Zim, which owes close to $3 billion, on Thursday said it reached an agreement with banks to delay payment of principal on its loans due at the end of 2014 to July 1, 2015.

“We are still enjoying support from creditors. They know the market is not doing well,” Guy Eldar, Zim’s chief financial officer, told Reuters on Thursday. “Financial institutions are giving us more concessions to carry out our restructuring.”

Ship owners, too, have agreed to a $70 million reduction in repayment on the view the industry will ultimately rebound.

Zim, the world’s 17th largest shipping company with a 2 percent market share, is owned by conglomerate Israel Corp. Zim lost $97 million in the second quarter, compared with a $47 million loss a year earlier.

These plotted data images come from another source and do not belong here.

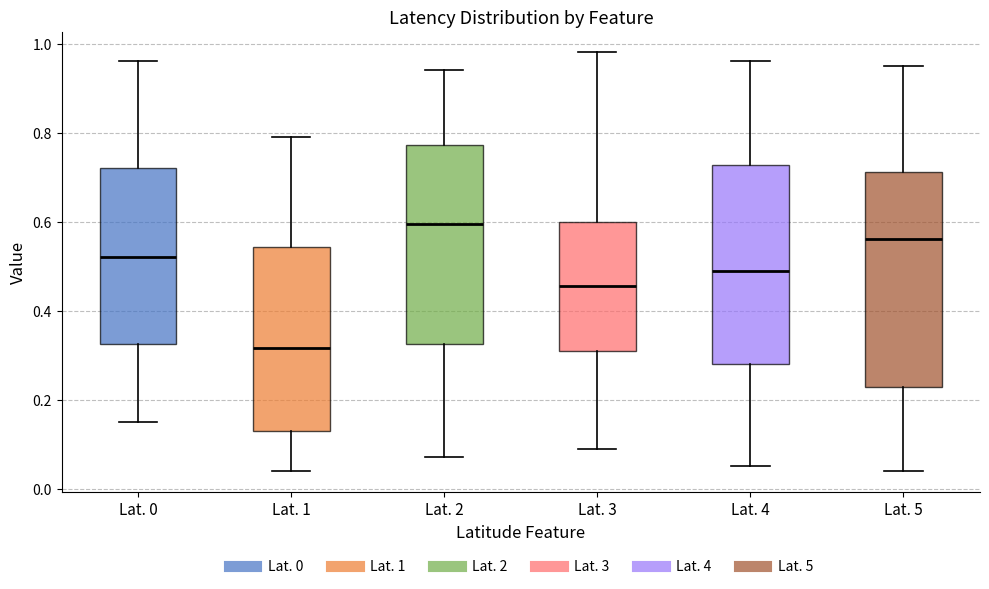

Reading left to right, transcribe this box plot: for each box, give where its median line is, the range the box spans, and where its two whiskers end, as read against the y-axis. The values are not printed on the chart, so give them approximately, as read against the axis.

Lat. 0: median 0.52, box 0.32 to 0.72, whiskers 0.16 to 0.96
Lat. 1: median 0.32, box 0.14 to 0.54, whiskers 0.04 to 0.80
Lat. 2: median 0.60, box 0.32 to 0.78, whiskers 0.08 to 0.94
Lat. 3: median 0.46, box 0.32 to 0.60, whiskers 0.10 to 0.98
Lat. 4: median 0.50, box 0.28 to 0.72, whiskers 0.06 to 0.96
Lat. 5: median 0.56, box 0.22 to 0.72, whiskers 0.04 to 0.96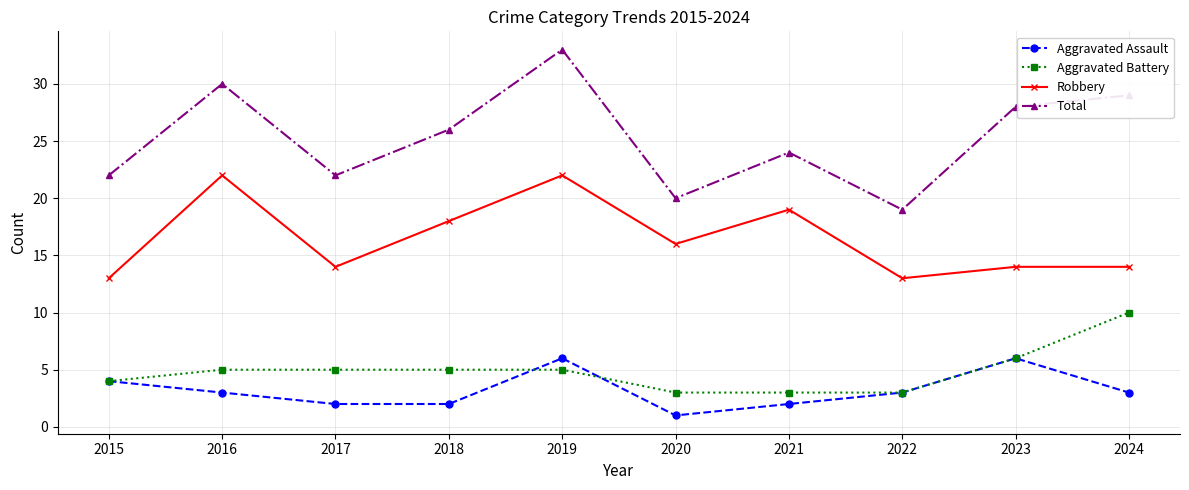

Rank the series by their maximum value, from highest to lowest.

Total, Robbery, Aggravated Battery, Aggravated Assault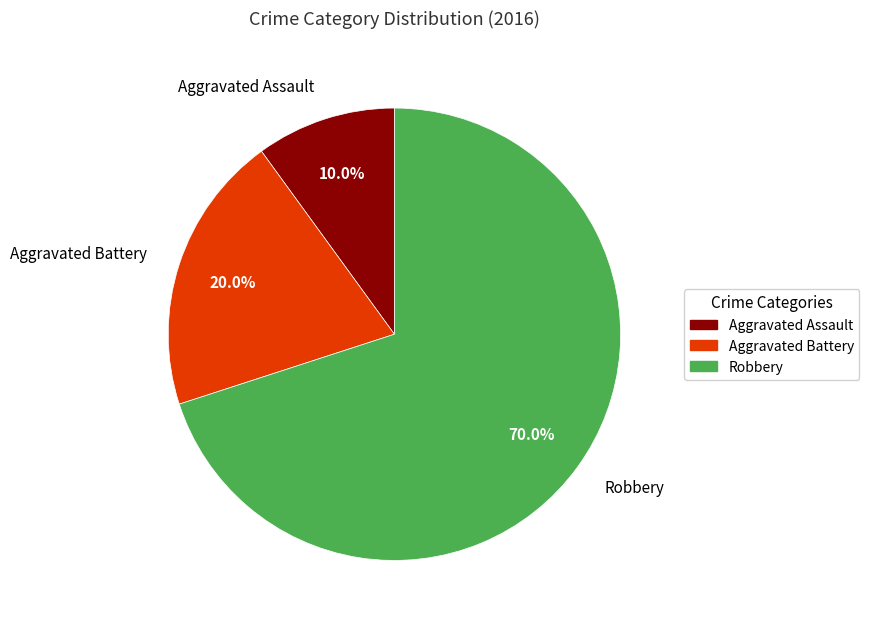

Which category has the smallest portion of the pie?

Aggravated Assault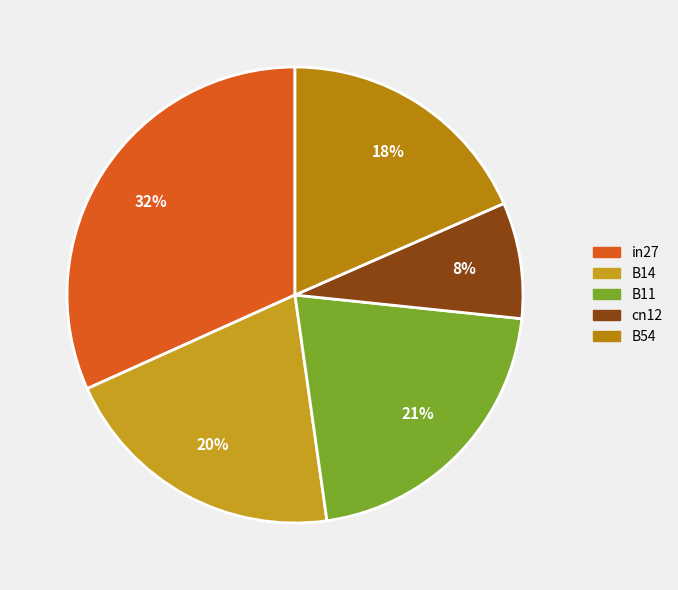

Which slice is the smallest?

cn12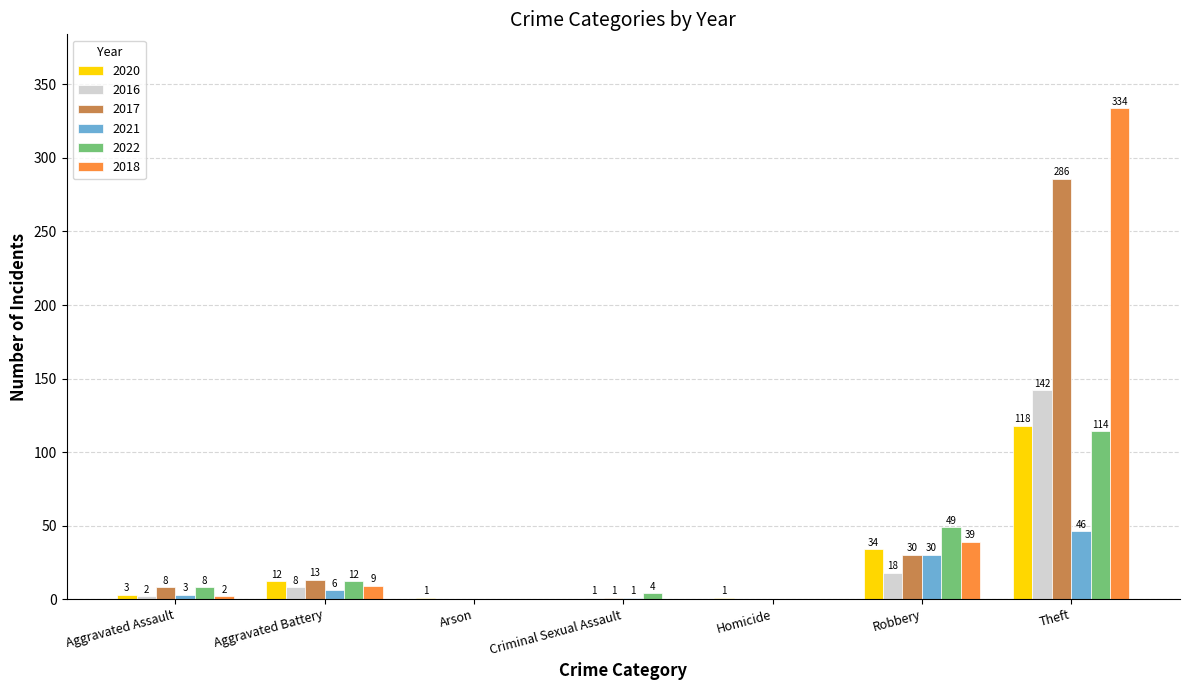

True or false: 2017 has a value of 13 at Aggravated Battery.

True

The company had been banking on a jump in freight shipping rates in the second quarter but the increase of around $500 per container was smaller than expected. Rates, Eldar noted, were effectively lower in the April-June period than a year earlier.

“It is still premature but the overall trend in the third quarter is a little better than the second quarter,” he said. “But the market still suffers from over capacity and that keeps freight rates low.”

Some 130 new vessels have come into the market since the start of the year, he added.

Owners had ordered large numbers of new vessels between 2007 and 2009, just in time for the collapse of the global economy after the 2008 financial crisis.

Still, the main problem in the industry remains a poor global economy, with consumer demand for electronics in the West remaining subdued. Eldar said Zim, whose largest market is Asia to the United States, is working to increase the amount of higher quality cargo to increase revenue.

Typically, the second and third quarters are the strongest in the sector but Eldar said so far demand for the holiday season is low.